CLIENT STORY

When one defense IT operations organization resolved to become proactive when managing and monitoring compliance and risk mitigation, Electrosoft implemented systems and processes to support the transformation.

PROBLEM

Leaders at one defense organization recognized that their team was spending too much time and effort mitigating IT audit findings and resolving issues of noncompliance.

The agency is responsible for conducting IT operations audits as well as managing remediation and mitigation of IT findings and issues of noncompliance. They must adhere to a range of evolving federal IT audit controls and guidelines, including:

• Federal Information System Controls Audit Manual (FISCAM)
• Federal Information Security Modernization Act (FISMA)
• Statement on Standards for Attestation Engagements (SSAE)
• Financial Improvement and Audit Readiness (FIAR) Guidance
• National Institute of Standards and Technology (NIST) 800-37, and
• NIST 800-53, or the “Risk Management Framework”

They wanted support to quickly resolve IT operational deficiencies – and to move to a proactive posture, where they could self-identify and resolve potential risks.
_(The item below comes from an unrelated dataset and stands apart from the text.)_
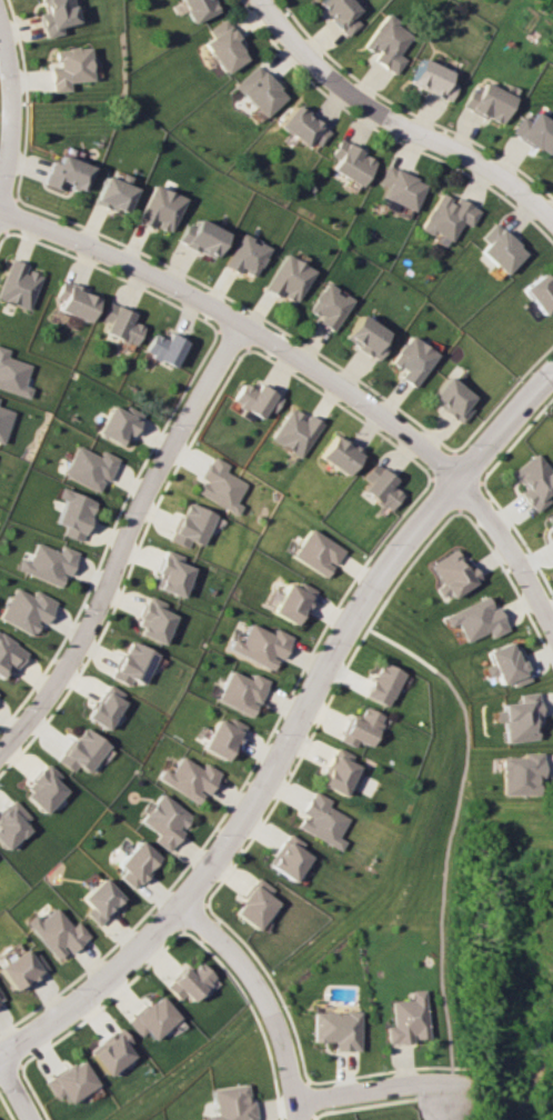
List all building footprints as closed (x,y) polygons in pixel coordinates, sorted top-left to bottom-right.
[(44,12),(39,13),(45,37),(62,33),(61,26),(77,22),(72,0),(41,0),(44,12)] [(192,23),(217,12),(212,0),(182,0),(192,23)] [(347,36),(360,23),(353,16),(359,10),(350,0),(320,0),(316,4),(347,36)] [(396,73),(406,59),(399,54),(413,34),(385,14),(361,49),(396,73)] [(203,43),(226,73),(248,56),(238,43),(242,40),(224,18),(208,31),(212,36),(203,43)] [(52,92),(69,90),(69,82),(92,80),(89,46),(55,49),(56,66),(49,66),(52,92)] [(450,101),(457,84),(447,80),(451,71),(420,58),(409,84),(450,101)] [(287,95),(257,64),(235,86),(264,117),(287,95)] [(463,107),(501,124),(513,96),(475,80),(463,107)] [(330,132),(295,104),(278,125),(304,146),(310,139),(318,146),(330,132)] [(521,115),(511,134),(548,155),(552,146),(552,123),(534,112),(529,119),(521,115)] [(330,169),(360,186),(375,159),(339,139),(329,155),(336,159),(330,169)] [(81,192),(91,166),(59,154),(56,163),(51,161),(43,183),(62,191),(64,185),(81,192)] [(386,186),(382,197),(414,210),(426,182),(386,166),(379,183),(386,186)] [(126,185),(129,177),(120,173),(117,181),(103,175),(92,202),(123,214),(134,188),(126,185)] [(184,198),(152,184),(135,222),(151,229),(153,225),(169,232),(184,198)] [(420,229),(432,236),(434,231),(452,241),(462,222),(470,227),(480,210),(456,197),(454,200),(440,193),(420,229)] [(226,232),(196,218),(192,227),(186,224),(177,241),(214,258),(226,232)] [(505,274),(526,252),(494,222),(481,237),(487,243),(479,251),(505,274)] [(269,245),(239,233),(224,267),(239,273),(241,270),(256,276),(269,245)] [(315,270),(284,253),(265,287),(296,304),(315,270)] [(29,309),(42,275),(25,269),(27,264),(11,258),(0,287),(0,299),(29,309)] [(543,272),(522,289),(543,316),(549,311),(552,316),(552,285),(543,272)] [(57,309),(88,322),(99,296),(62,280),(55,297),(61,300),(57,309)] [(307,313),(335,330),(353,299),(325,282),(307,313)] [(102,320),(108,322),(103,333),(136,345),(144,326),(130,321),(134,311),(109,301),(102,320)] [(388,331),(358,314),(344,340),(379,359),(387,344),(383,341),(388,331)] [(171,332),(168,339),(154,333),(145,353),(175,367),(188,340),(171,332)] [(401,377),(415,387),(439,354),(412,336),(393,361),(405,370),(401,377)] [(32,388),(24,385),(31,364),(7,357),(10,349),(0,346),(0,388),(29,397),(32,388)] [(448,377),(474,397),(467,406),(473,409),(462,423),(455,419),(442,409),(443,409),(438,404),(439,402),(432,397),(448,377)] [(277,412),(285,395),(257,382),(254,387),(244,382),(234,404),(264,418),(268,408),(277,412)] [(97,433),(125,448),(144,413),(128,405),(124,411),(112,405),(97,433)] [(2,443),(13,411),(0,407),(0,443),(2,443)] [(293,410),(296,412),(298,410),(305,416),(303,419),(306,421),(311,414),(325,424),(302,458),(273,438),(293,410)] [(336,436),(349,446),(351,442),(365,452),(349,477),(321,457),(336,436)] [(63,475),(98,491),(104,479),(109,481),(120,458),(103,450),(100,456),(77,445),(63,475)] [(540,453),(513,469),(525,489),(522,491),(535,512),(551,502),(546,494),(552,490),(552,474),(540,453)] [(199,493),(238,515),(244,505),(238,502),(248,483),(227,471),(231,464),(215,456),(203,477),(206,479),(199,493)] [(375,462),(396,480),(392,486),(403,496),(391,510),(385,506),(382,507),(376,502),(378,500),(364,489),(370,482),(363,478),(375,462)] [(65,526),(62,534),(82,541),(96,501),(60,487),(56,498),(63,500),(55,522),(65,526)] [(190,547),(192,541),(204,546),(217,513),(188,502),(173,541),(190,547)] [(293,556),(310,528),(343,551),(334,566),(328,561),(326,563),(332,567),(324,577),(293,556)] [(79,552),(61,545),(59,551),(35,542),(28,561),(19,558),(15,570),(60,586),(64,573),(70,575),(79,552)] [(429,566),(454,549),(460,557),(456,559),(459,563),(461,561),(465,568),(473,563),(483,579),(452,599),(449,594),(441,599),(434,588),(441,584),(429,566)] [(159,589),(186,596),(193,566),(182,563),(185,555),(165,550),(159,573),(163,574),(159,589)] [(316,590),(299,581),(296,587),(288,582),(272,611),(297,625),(316,590)] [(31,635),(39,620),(45,623),(56,602),(34,590),(31,595),(14,587),(0,614),(0,618),(31,635)] [(140,618),(146,620),(140,633),(163,644),(176,615),(165,610),(167,603),(150,595),(140,618)] [(490,637),(506,630),(490,595),(443,615),(448,627),(456,623),(464,641),(488,631),(490,637)] [(282,659),(292,636),(275,628),(273,633),(249,622),(241,641),(232,638),(227,648),(272,668),(277,657),(282,659)] [(28,650),(0,633),(0,677),(3,678),(9,669),(15,672),(28,650)] [(130,685),(132,680),(143,685),(157,652),(129,640),(113,678),(130,685)] [(497,685),(510,681),(511,686),(529,681),(521,655),(516,657),(511,641),(486,650),(497,685)] [(404,673),(381,661),(364,696),(386,707),(404,673)] [(216,700),(253,717),(269,680),(253,673),(250,678),(230,669),(216,700)] [(126,694),(107,683),(88,719),(107,730),(126,694)] [(505,742),(535,739),(533,717),(539,717),(536,692),(517,694),(518,704),(492,706),(494,722),(502,721),(505,742)] [(357,747),(359,742),(371,746),(384,715),(365,707),(360,719),(351,716),(341,740),(357,747)] [(228,761),(246,725),(230,717),(227,723),(216,718),(201,748),(228,761)] [(108,744),(83,726),(59,761),(74,771),(78,766),(88,773),(108,744)] [(350,762),(354,755),(338,747),(319,784),(345,796),(359,766),(350,762)] [(501,795),(541,795),(541,752),(523,753),(523,757),(501,757),(501,795)] [(198,803),(204,793),(208,795),(222,772),(205,763),(202,768),(180,755),(170,773),(162,768),(156,778),(198,803)] [(45,814),(67,791),(57,781),(62,776),(49,764),(22,792),(45,814)] [(303,813),(305,815),(299,827),(342,850),(347,840),(340,837),(350,818),(329,807),(333,800),(315,791),(303,813)] [(140,821),(158,834),(153,840),(169,851),(183,832),(181,830),(192,816),(160,793),(140,821)] [(7,849),(36,822),(16,800),(0,814),(0,841),(7,849)] [(296,881),(313,856),(302,849),(306,843),(291,833),(269,864),(296,881)] [(119,876),(132,888),(160,859),(139,839),(116,864),(124,871),(119,876)] [(97,925),(123,898),(101,877),(80,899),(89,907),(84,913),(97,925)] [(271,895),(276,889),(261,877),(235,911),(259,930),(280,902),(271,895)] [(76,921),(70,926),(55,907),(38,921),(33,914),(24,921),(55,959),(67,949),(69,952),(88,936),(76,921)] [(30,957),(23,948),(0,964),(0,973),(13,991),(46,968),(36,953),(30,957)] [(185,967),(166,986),(180,1000),(185,994),(192,1001),(216,977),(201,962),(191,972),(185,967)] [(425,990),(412,990),(413,999),(393,1001),(394,1025),(387,1026),(388,1044),(414,1042),(413,1039),(428,1038),(425,990)] [(153,1039),(179,1017),(160,994),(128,1021),(140,1036),(146,1032),(153,1039)] [(315,1011),(314,1041),(335,1042),(335,1050),(360,1051),(361,1012),(315,1011)] [(133,1056),(126,1047),(131,1043),(120,1027),(87,1051),(105,1075),(133,1056)] [(63,1094),(66,1101),(96,1087),(84,1060),(45,1078),(54,1098),(63,1094)] [(252,1101),(248,1101),(246,1084),(211,1088),(214,1114),(205,1115),(205,1119),(255,1119),(252,1101)]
Leaders wanted to drive improvements so they could operate from a position of strength and best practices.

SOLUTION

In order to move from a reactive posture, driven by findings identified by the independent public auditor (IPA), to a more robust, self-identifying, continuous, proactive posture, the agency’s IT Operations Department needed to develop, train and implement root cause analysis and corrective action planning processes.

The Electrosoft team started by helping the agency address findings identified by the IPA, helping them fix the most pressing issues. But we didn’t stop there. Together with the client, our team leveraged the audit findings to improve systems and processes.

Our team provided high-level coordination and communication with stakeholders to develop and implement standardized audit life cycle operating procedures. To ensure the procedures were operationalized, we provided training, monitoring, control and reporting to stakeholders. We also improved root cause analysis and corrective action planning processes.

For example, we implemented and trained agency personnel on the use of a centralized performance tracking and reporting solution as “a single version of the truth,” emphasizing that “you get what you measure.” Replacing a manually intensive Microsoft Excel tracker, we are automating the audit response life cycle using Remedy and SMART reporting.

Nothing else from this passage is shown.